Because of the high failure rate and the anticipated operator
danger hundreds of machines were pulled out of service. At great
financial cost the dealers were forced to perform emergency repairs
and provide free rental equipment for the customers to use while
their machines were down for repair. Suppliers of the components
were slow to react and provide satisfactory products and this
problem caused additional downtime delays. Once this problem began
affecting many core products of the company the sales efforts
became more difficult and some loyal equipment users began purchasing
the competitor's products.
What started out appearing to be a sound financial decision became
a major financial and public relations debacle for the manufacturer
and its distributors. The company's perception in the market,
which had been very good up to this point, has been severely impacted.
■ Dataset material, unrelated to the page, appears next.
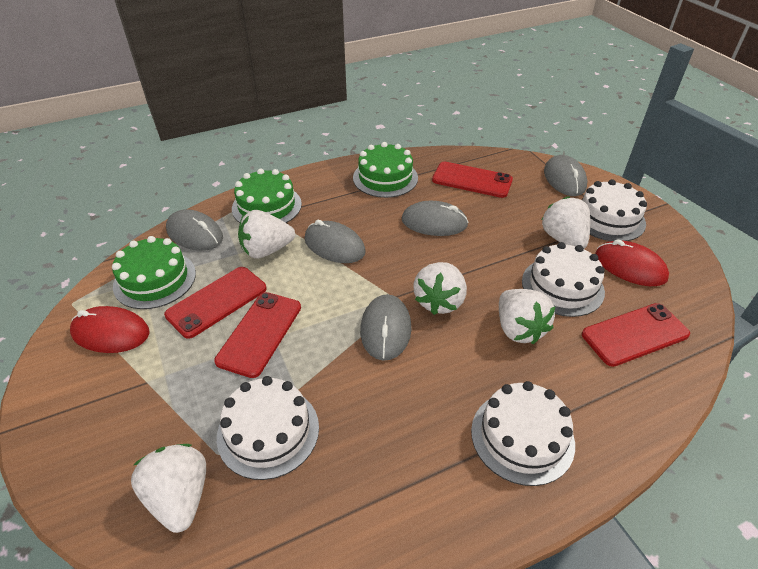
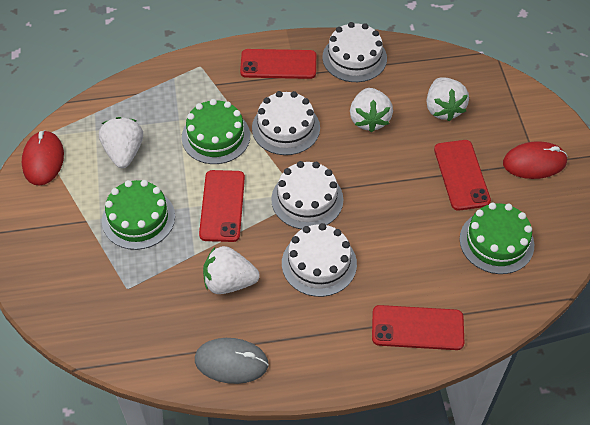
grey mouse: [166,209,223,251] [304,220,366,263] [360,294,411,361] [402,201,469,236] [544,155,587,196] = 5 -> [195,338,269,384] = 1
white strawberry: [131,444,206,533] [238,210,295,259] [413,262,467,315] [499,289,555,344] [541,196,590,248] = 5 -> [99,117,143,168] [203,246,260,294] [350,88,393,133] [427,77,469,121] = 4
Unfortunately, the financial implications will continue for years
because of ongoing warranty and litigation costs. The greatest
cost to the company will be in its loss of goodwill with its customers
and this will undoubtedly mean a direct loss of equipment sales
and market share. I estimate that the resulting long-term costs
to profitability and company value will be dozens of times more
than the few dollars they expected to save in the outsourcing
program.
Making It Work
What can be learned from this article? First, understand the risks
and potential costs of any outsourcing decision that you make.
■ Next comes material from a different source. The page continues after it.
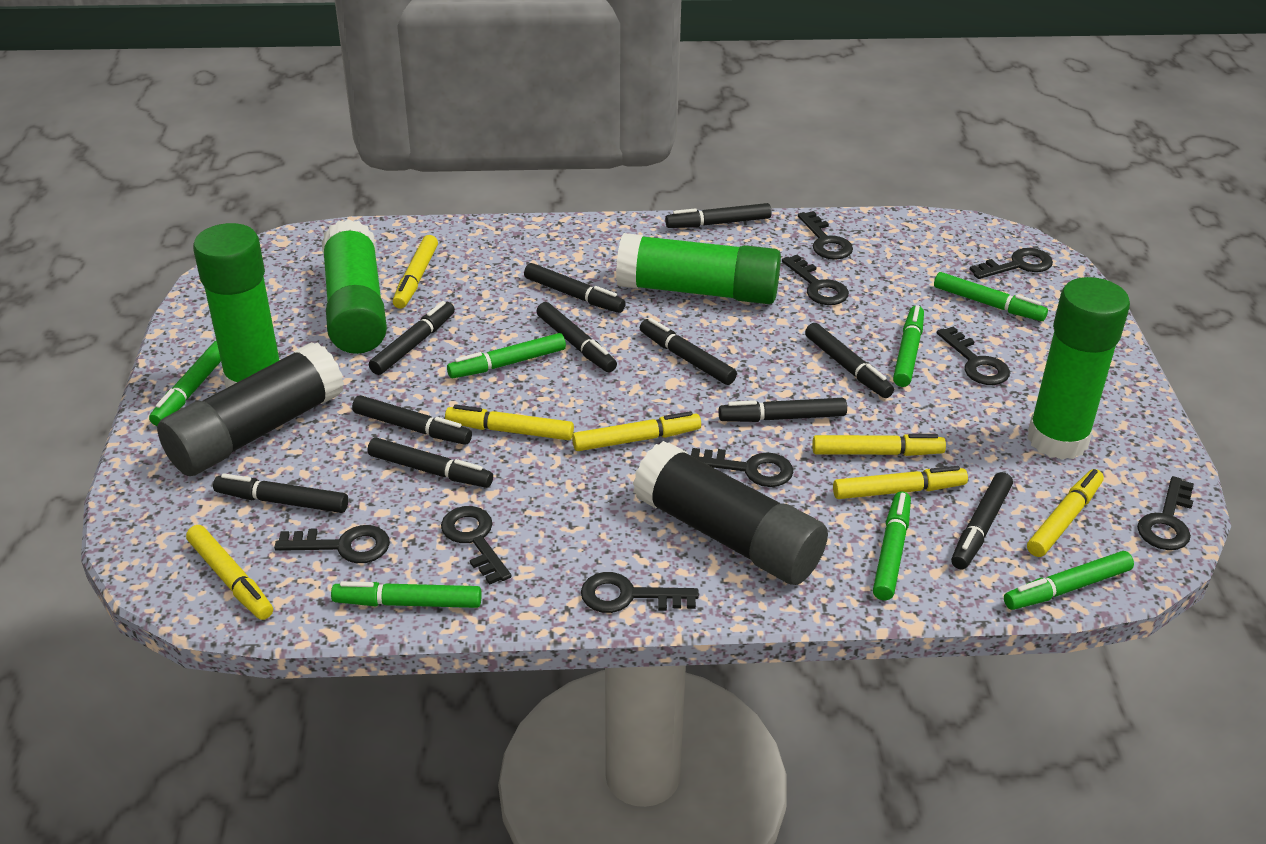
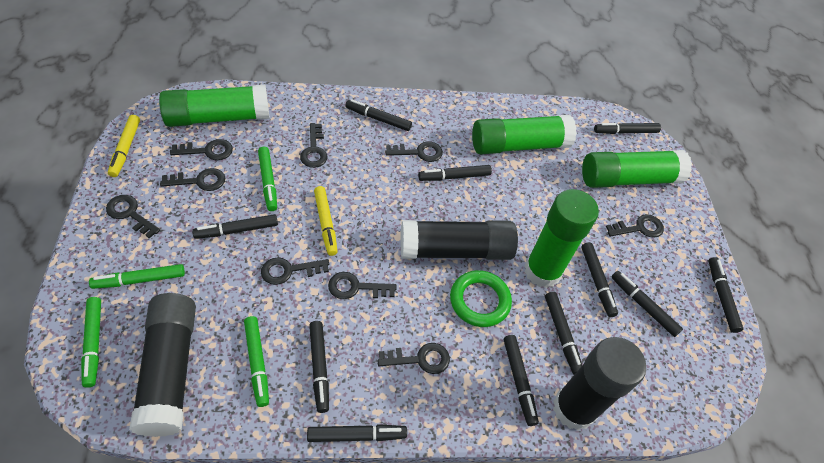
black glue stick: [157,342,344,476] [633,441,828,585] = 2 -> [129,293,196,437] [400,220,518,260] [553,337,646,431] = 3
green marker: [149,341,221,426] [331,581,482,608] [447,333,566,378] [873,492,911,600] [893,305,924,387] [934,272,1048,321] [1004,551,1134,610] = 7 -> [81,297,101,388] [89,264,185,289] [244,316,269,407] [258,147,277,211] = 4
green ring: none = 0 -> [450,270,512,327] = 1
yellow marker: [186,525,273,620] [393,235,438,309] [445,404,574,440] [572,411,701,451] [812,434,946,456] [833,466,968,499] [1027,469,1104,557] = 7 -> [108,115,140,177] [314,186,338,256] = 2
Perform a proper analysis and assign estimated costs for each
risk associated with the move. Make a good decision based on a
thorough financial analysis. Second, make the commitment to do
the job correctly and provide the initial and ongoing technical
and quality support to insure a successful transition. Third,
partner with the supplier to make them a success. In order for
them to make a commitment to service you well, they must cover
their costs and also make a profit. Few suppliers have all of
the resources required to manage a satisfactory transition. They
need your help and commitment of support resources. Finally, fully
understand the subjective factors such as customer service and
market perceptions that could have a much greater impact on the
future success of the business. Consider these factors in the
final decision and insure the outsourcing action is worth the
risk.
In summary, if the key factors to success listed in the article
are properly addressed in each outsourcing decision the probability
of success is high. Outsourcing done for the right reason and
in a disciplined manner can be a sound strategic move for a company.
However, in order to make this process work, the business must
allow the supplier to be successful. This success is accomplished
by creating a win-win scenario. This includes commitments of support
resources and long-term business partnerships. One important point
to remember is that there is no free lunch in outsourcing. You
will either pay up front to do it right or you will pay more at
a later date to clean up the mess that was created.